Raphael Netz beim Training in Aubenhausen (© toffi-images.de)

Raphael Netz ist ganz sicher eines der größten reiterlichen Talente, die Deutschland hat. „Groß“ wurde er unter den Fittichen der Geschwister Werndl in Aubenhausen. Nun beschreitet er neue Wege.

Zusammen mit seiner Freundin, der U25-Reiterin Selina Söder, will Raphael Netz sich selbstständig machen. Am 1. Mai ziehen die Pferde auf das Gut Weiglschwaig in Moosburg an der Isar. Netz und Söder pachten eine Stallgasse.
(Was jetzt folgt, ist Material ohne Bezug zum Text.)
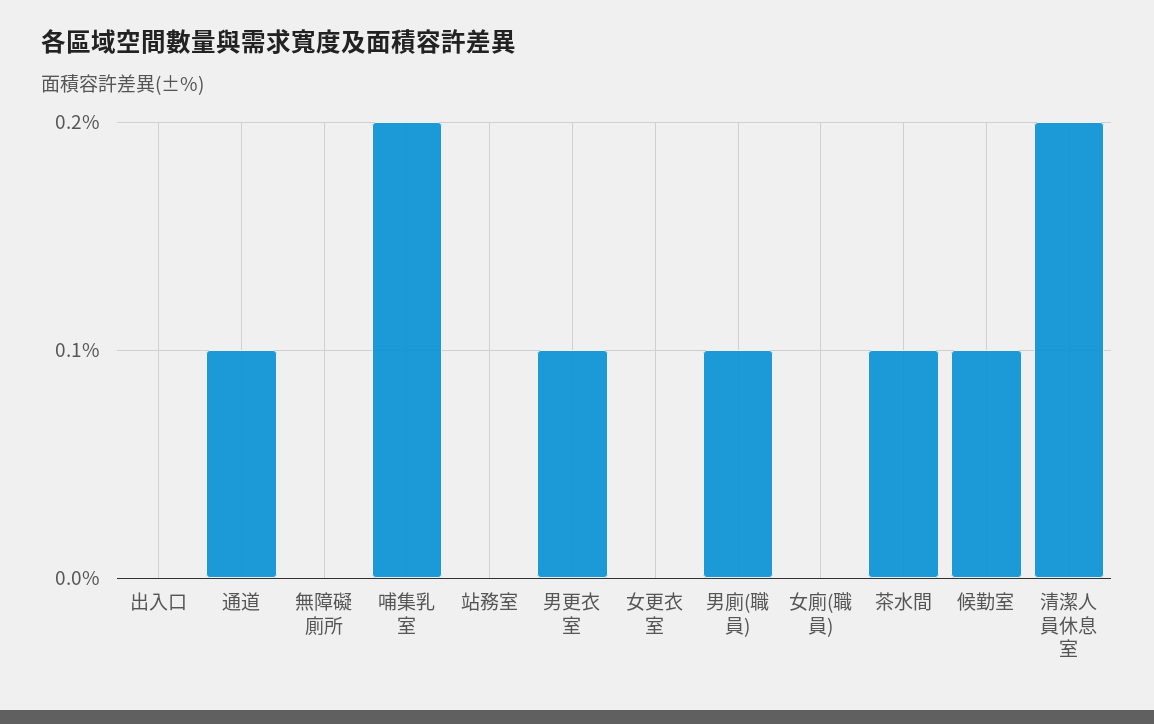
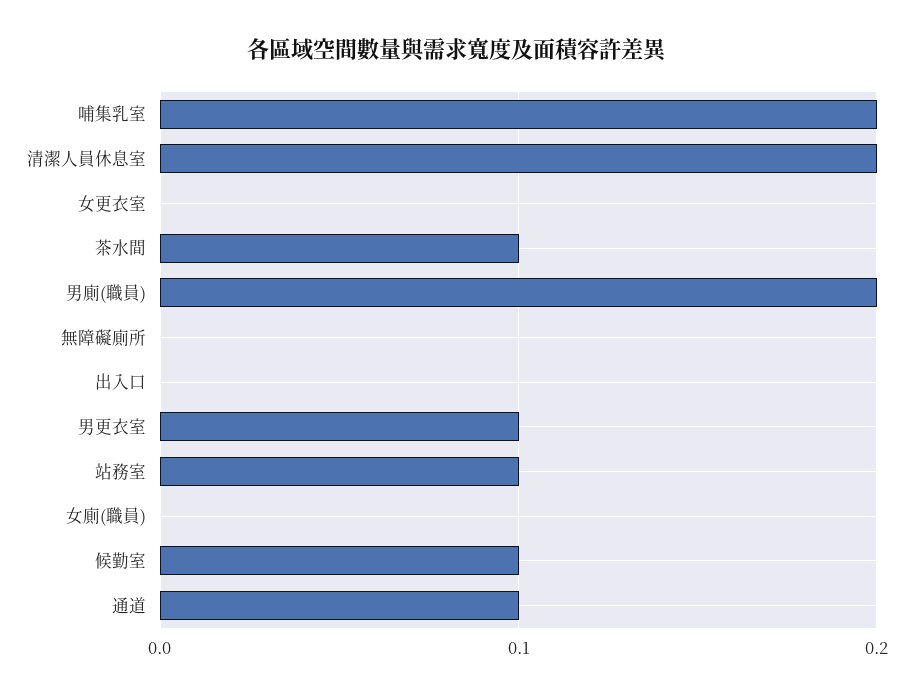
站務室: 0 -> 0.1
男廁(職員): 0.1 -> 0.2

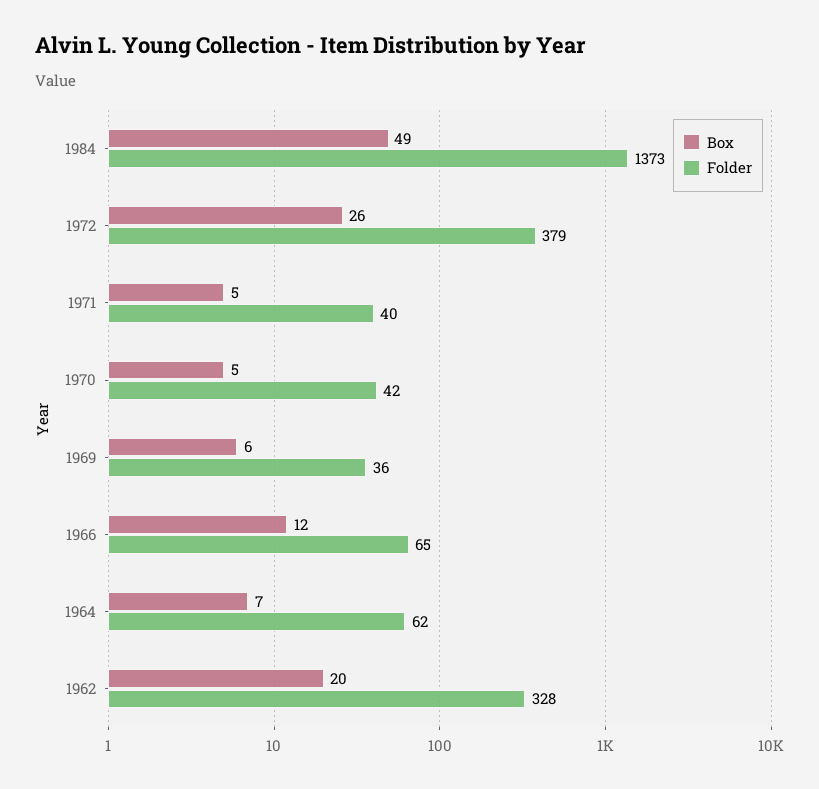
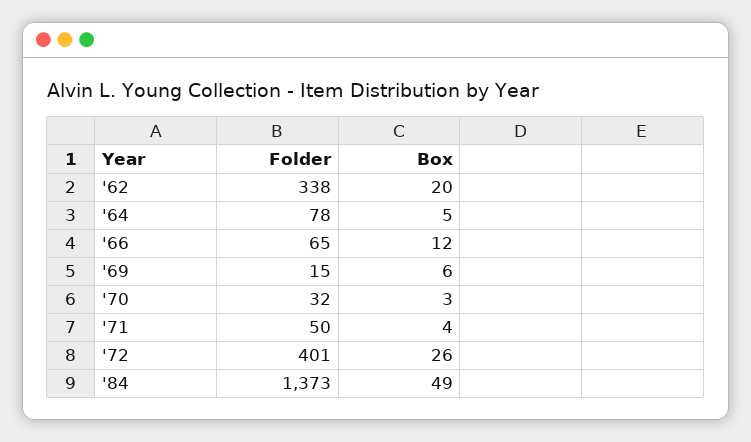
Folder, 1972: 379 -> 401
Box, 1971: 5 -> 4
Folder, 1971: 40 -> 50
Box, 1970: 5 -> 3
Folder, 1970: 42 -> 32
Folder, 1969: 36 -> 15
Box, 1964: 7 -> 5
Folder, 1964: 62 -> 78
Folder, 1962: 328 -> 338

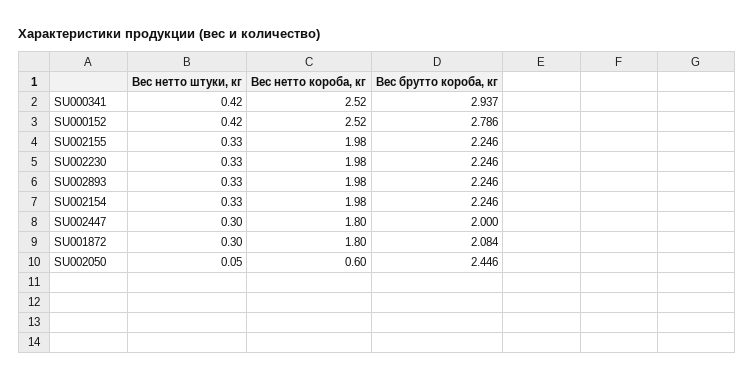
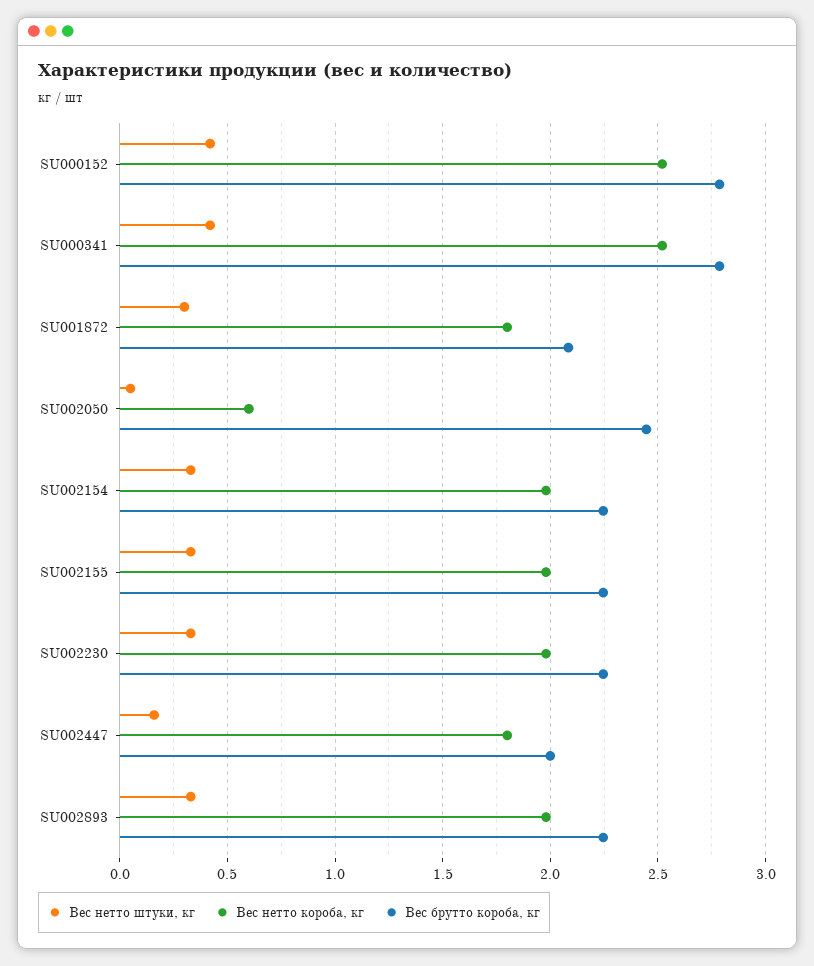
Вес брутто короба, кг, SU000341: 2.937 -> 2.8
Вес нетто штуки, кг, SU002447: 0.3 -> 0.15

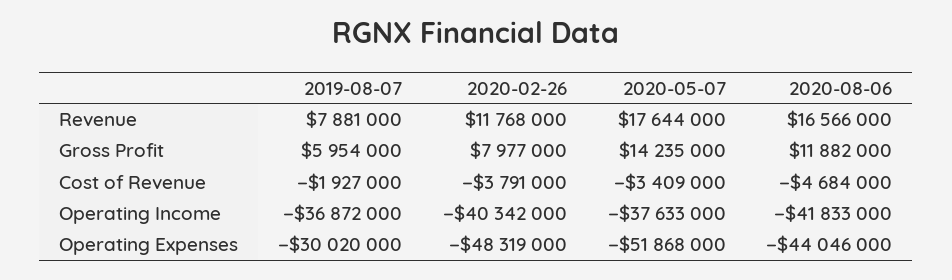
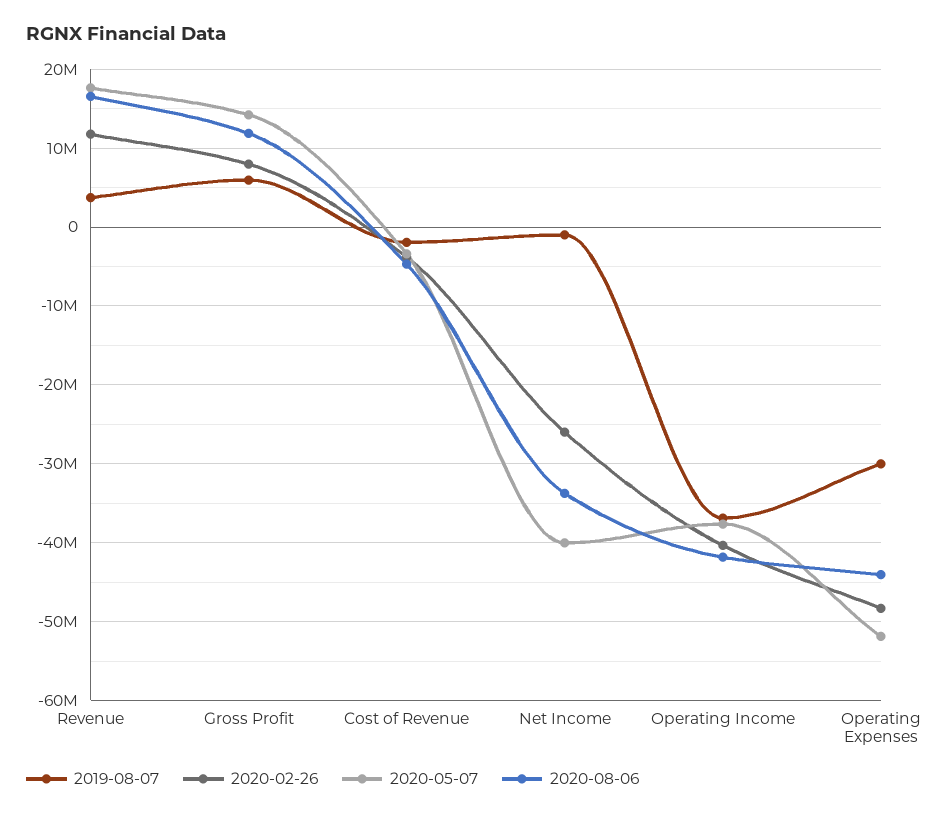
2019-08-07, Revenue: 7881000 -> 4000000
2019-08-07, Net Income: none -> -1000000
2020-02-26, Net Income: none -> -26000000
2020-05-07, Net Income: none -> -40000000
2020-08-06, Net Income: none -> -34000000

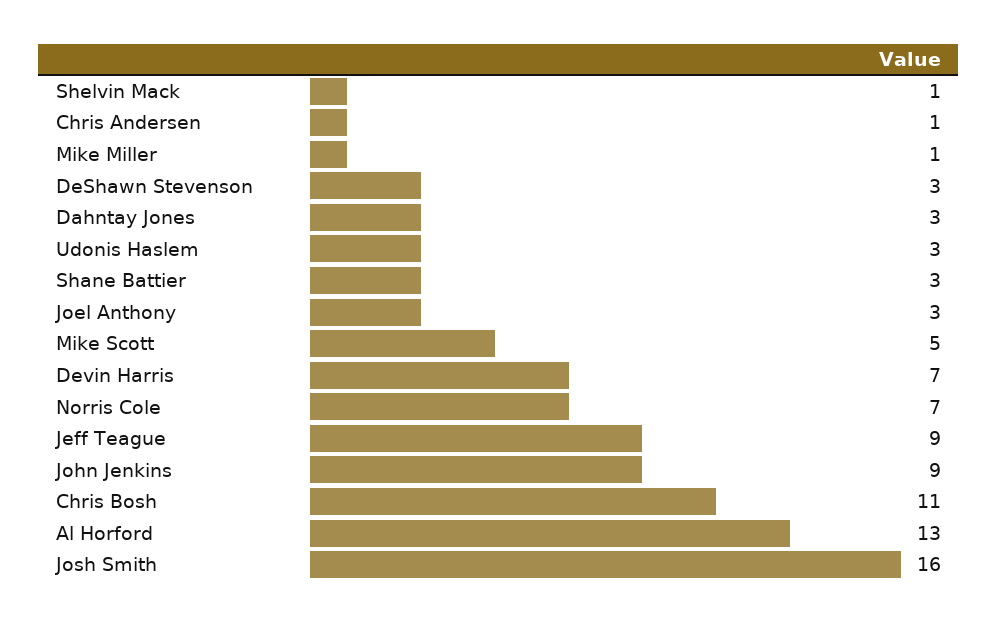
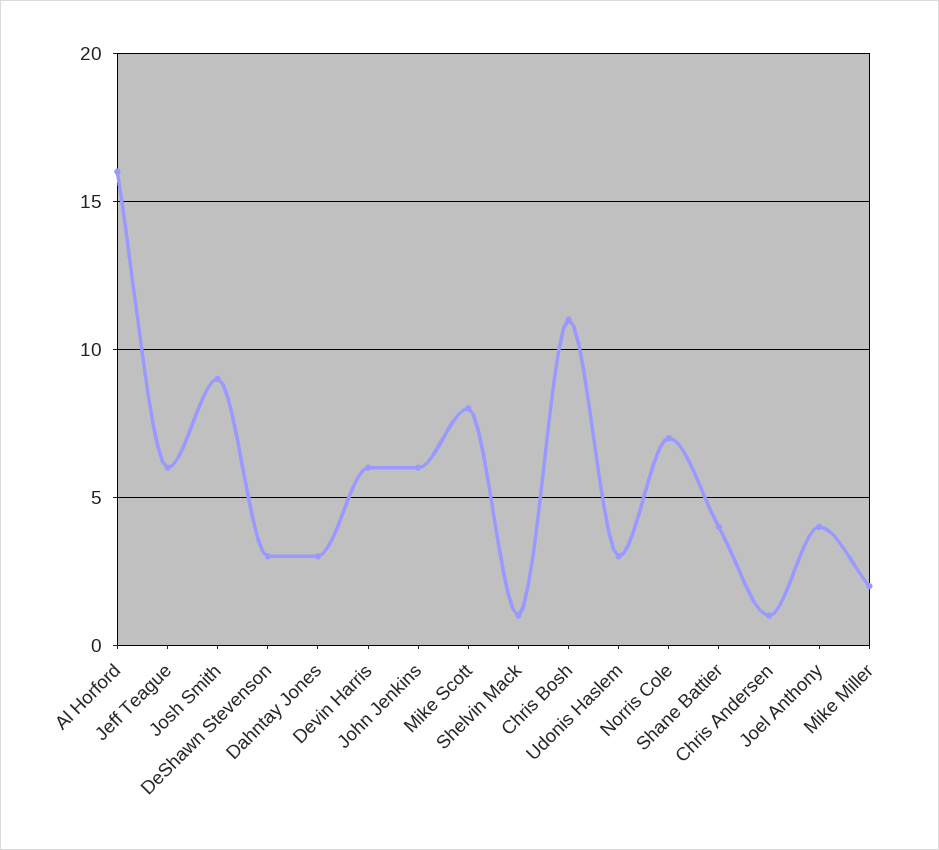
Mike Miller: 1 -> 2
Shane Battier: 3 -> 4
Joel Anthony: 3 -> 4
Mike Scott: 5 -> 8
Devin Harris: 7 -> 6
Jeff Teague: 9 -> 6
John Jenkins: 9 -> 6
Al Horford: 13 -> 16
Josh Smith: 16 -> 9

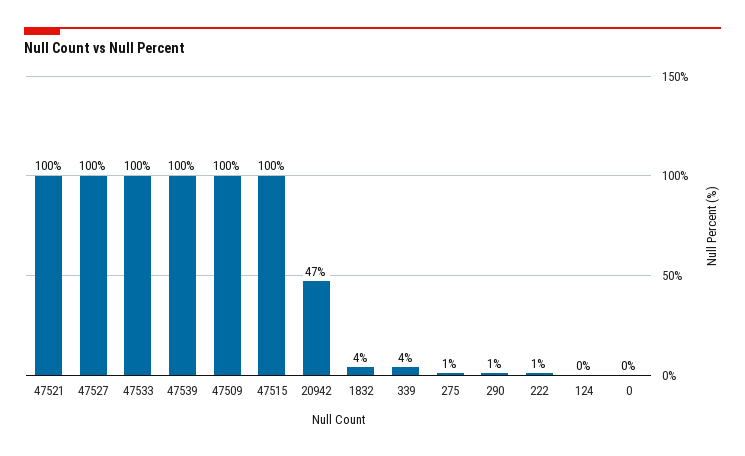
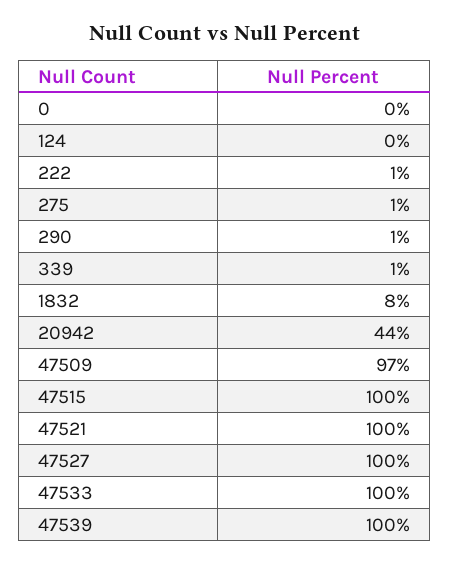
47509: 100 -> 97
20942: 47 -> 44
1832: 4 -> 8
339: 4 -> 1

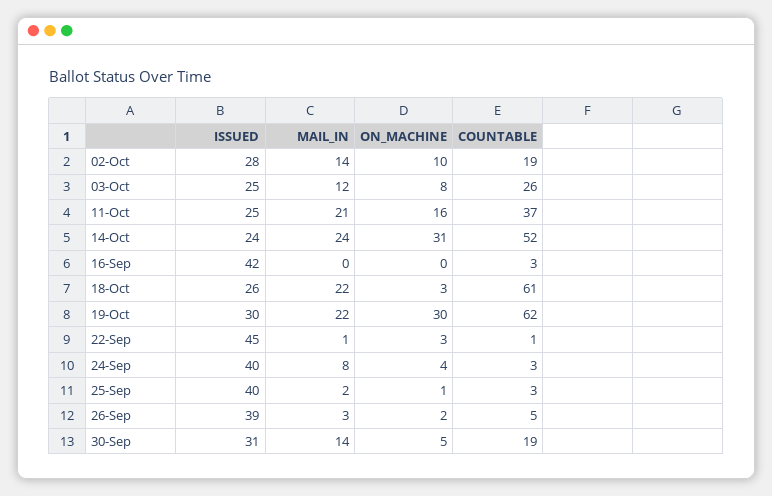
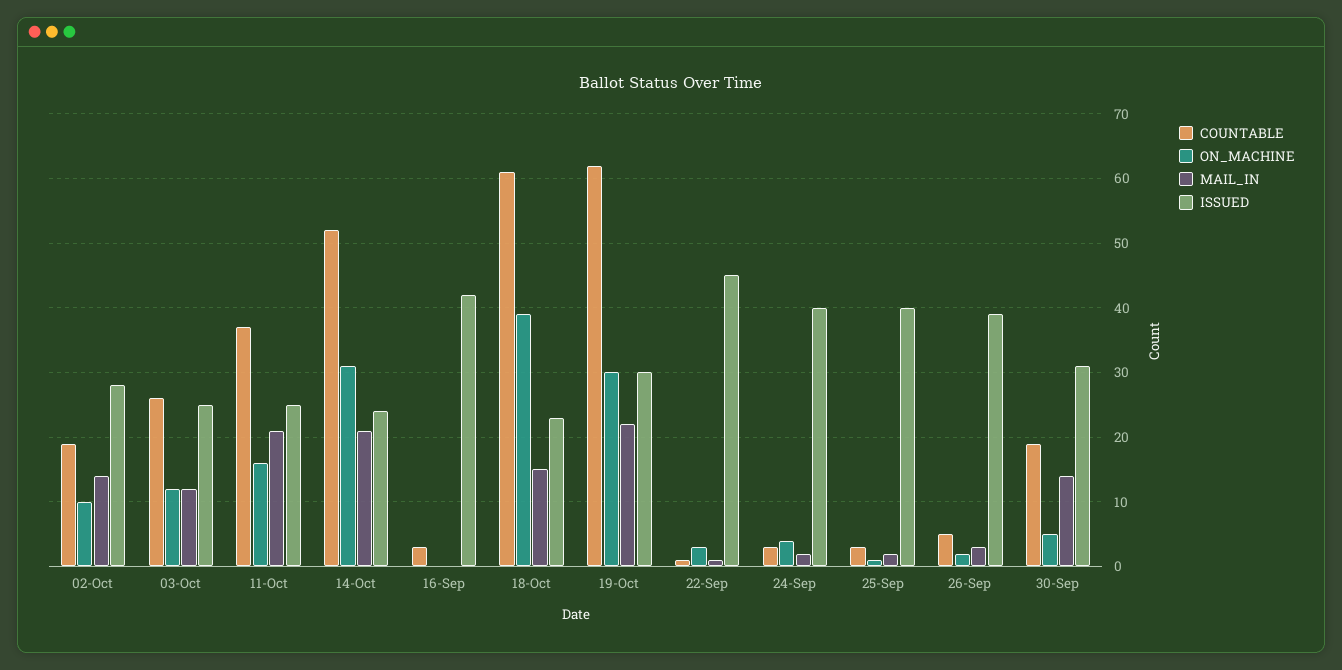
ON_MACHINE, 03-Oct: 8 -> 12
MAIL_IN, 14-Oct: 24 -> 21
ISSUED, 18-Oct: 26 -> 23
MAIL_IN, 18-Oct: 22 -> 15
ON_MACHINE, 18-Oct: 3 -> 39
MAIL_IN, 24-Sep: 8 -> 2

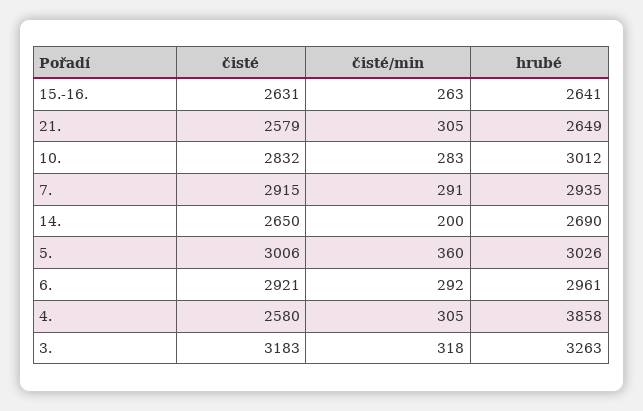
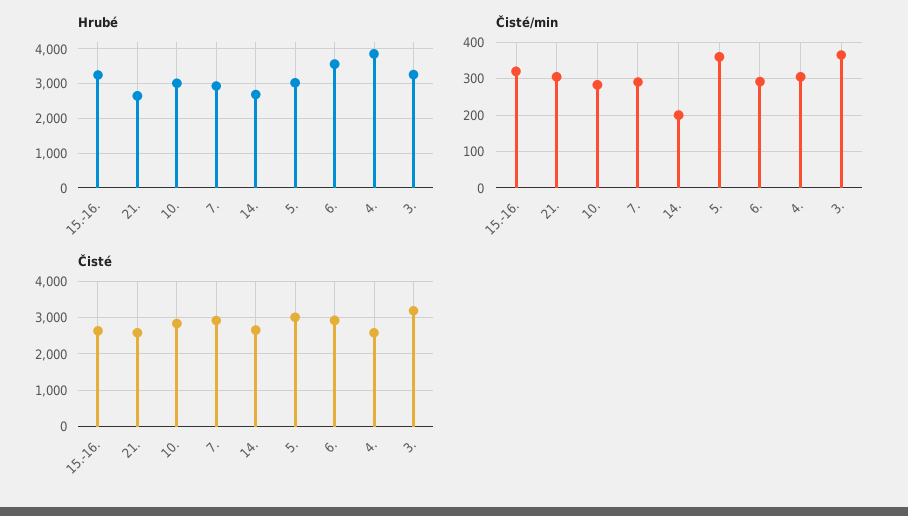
čisté/min, 15.-16.: 263 -> 320
hrubé, 15.-16.: 2641 -> 3200
hrubé, 6.: 2961 -> 3600
čisté/min, 3.: 318 -> 360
Zu den Pferden, die mit umziehen, zählen Netz‘ aktuelle Toppferde, vor allem Great Escape Camelot, aber auch der Dante Weltino-Sohn Dieudonné, auf den Netz ganz große Stücke hält. Beide gehören Sonja Krall, die für sich den Edward-Sohn Exclusive BB von Beatrice Bürchler-Keller geleast hat und mit Netz trainiert. Ebenfalls mit umziehen wird Netz‘ alter Freund In2ition, den er einst selbst entdeckt und ausgebildet hat. Mittlerweile ist er verkauft an eine weitere Schülerin von Netz, Marie Antoinette Leviste, die ebenfalls mit nach Moosburg geht. Außerdem ziehen noch einige Nachwuchspferde mit um.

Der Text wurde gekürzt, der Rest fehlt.